__Source data__:
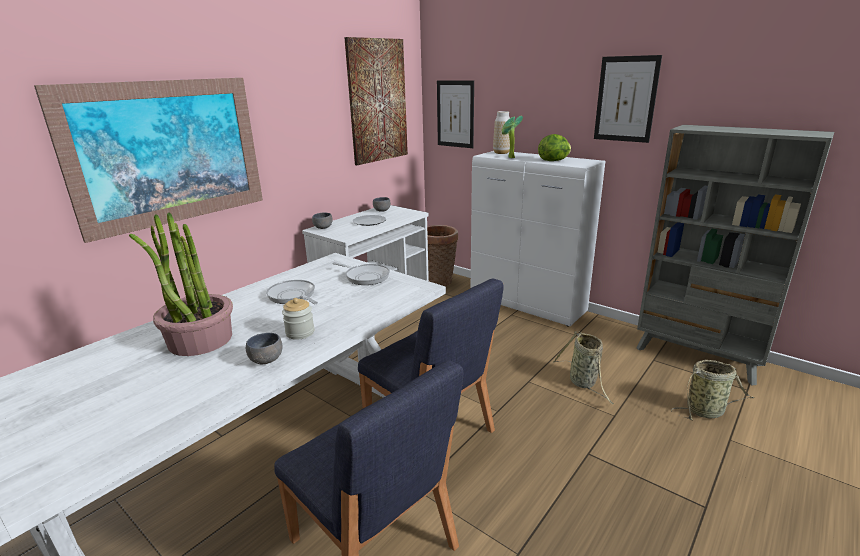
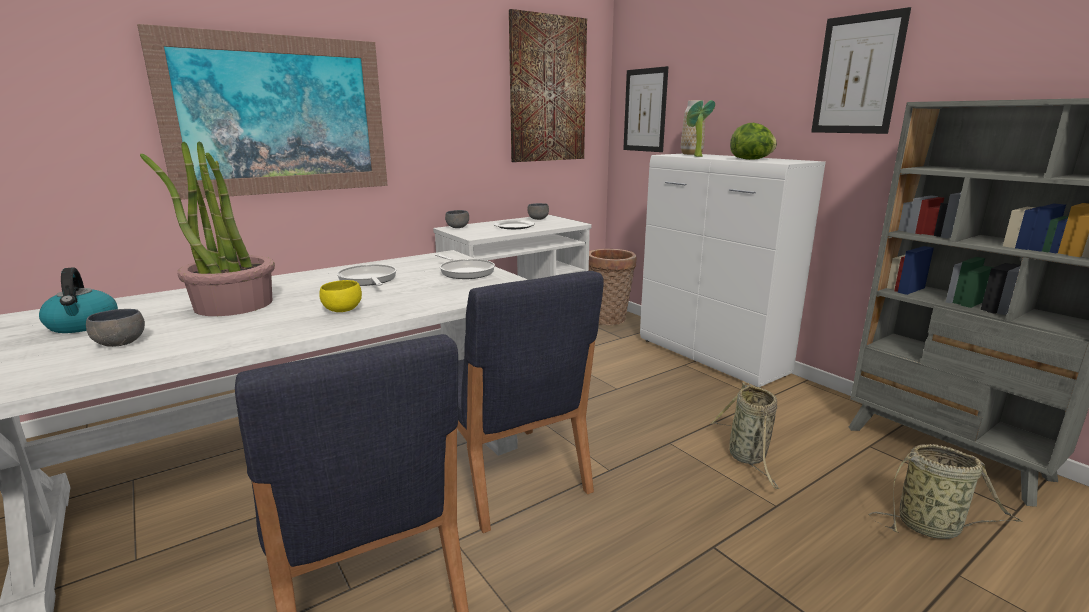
camera: 15 degrees right, 5 degrees down
grey bowl [246,333,282,364] -> grey bowl moved to [86,309,145,347]
jar [282,298,314,340] -> yellow bowl [319,280,362,312]
none -> kettle [39,267,118,333]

__Task to complete__: Print out all the material word for word but exclude any images.

__Answer to this problem__:
camera: 15 degrees right, 5 degrees down
grey bowl [246,333,282,364] -> grey bowl moved to [86,309,145,347]
jar [282,298,314,340] -> yellow bowl [319,280,362,312]
none -> kettle [39,267,118,333]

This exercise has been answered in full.